Import the benchmark into the upstream linux kernel tree so that (a) we're all running the same version, (b) pave the way for shared improvements, and (c) maybe one day integrate it with nipa, if possible.
Import bench_page_pool_simple from commit 35b1716d0c30 ("Add page_bench06_walk_all"), from this repository: https://github.com/netoptimizer/prototype-kernel.git
Changes done during upstreaming:
- Fix checkpatch issues.
- Remove the tasklet logic not needed.
- Move under tools/testing
- Create ksft for the benchmark.
- Changed slightly how the benchmark gets build. Out of tree, time_bench is built as an independent .ko. Here it is included in bench_page_pool.ko
Steps to run:
mkdir -p /tmp/run-pp-bench make -C ./tools/testing/selftests/net/bench make -C ./tools/testing/selftests/net/bench install INSTALL_PATH=/tmp/run-pp-bench rsync --delete -avz --progress /tmp/run-pp-bench mina@$SERVER:~/ ssh mina@$SERVER << EOF cd ~/run-pp-bench && sudo ./test_bench_page_pool.sh EOF
Output:
(benchmrk dmesg logs) Fast path results: no-softirq-page_pool01 Per elem: 11 cycles(tsc) 4.368 ns ptr_ring results: no-softirq-page_pool02 Per elem: 527 cycles(tsc) 195.187 ns slow path results: no-softirq-page_pool03 Per elem: 549 cycles(tsc) 203.466 ns
Cc: Jesper Dangaard Brouer hawk@kernel.org Cc: Ilias Apalodimas ilias.apalodimas@linaro.org Cc: Jakub Kicinski kuba@kernel.org Cc: Toke Høiland-Jørgensen toke@toke.dk
Signed-off-by: Mina Almasry almasrymina@google.com
Back when you posted the first RFC, Jesper and I chatted about ways to avoid the ugly "load module and read the output from dmesg" interface to the test.

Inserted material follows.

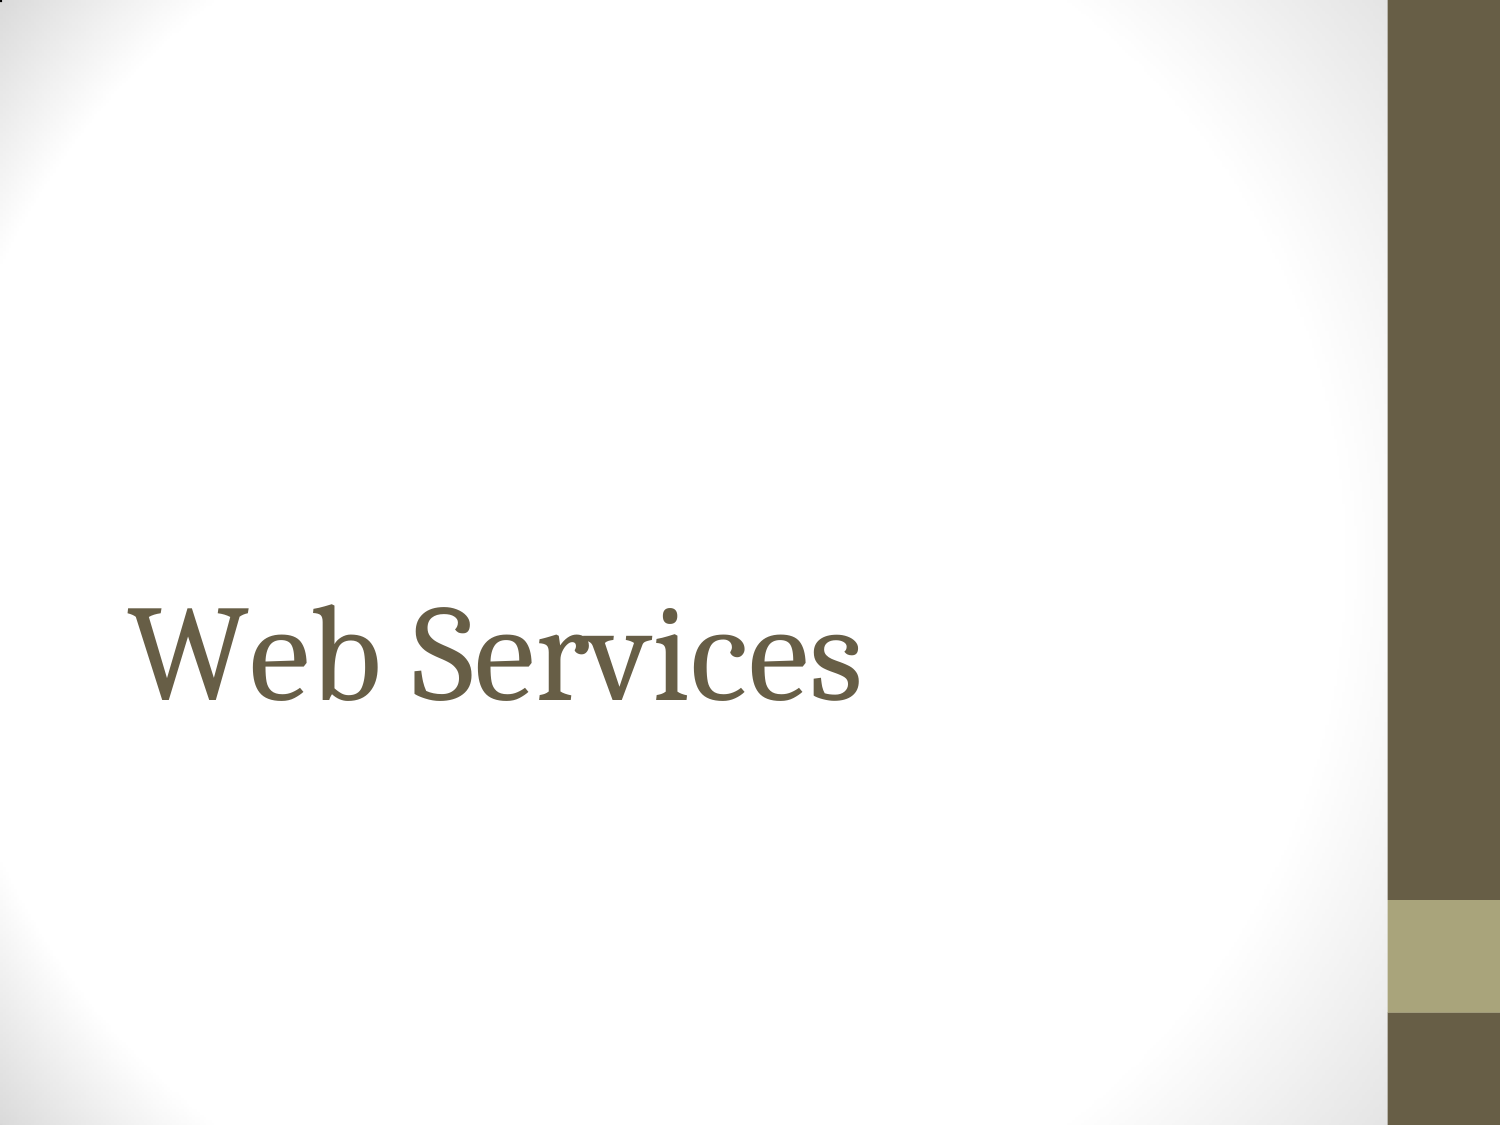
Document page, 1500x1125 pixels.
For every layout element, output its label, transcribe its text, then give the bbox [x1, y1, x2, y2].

One idea we came up with was to make the module include only the "inner" functions for the benchmark, and expose those to BPF as kfuncs. Then the test runner can be a BPF program that runs the tests, collects the data and passes it to userspace via maps or a ringbuffer or something. That's a nicer and more customisable interface than the printk output. And if they're small enough, maybe we could even include the functions into the page_pool code itself, instead of in a separate benchmark module?
WDYT of that idea? :)
-Toke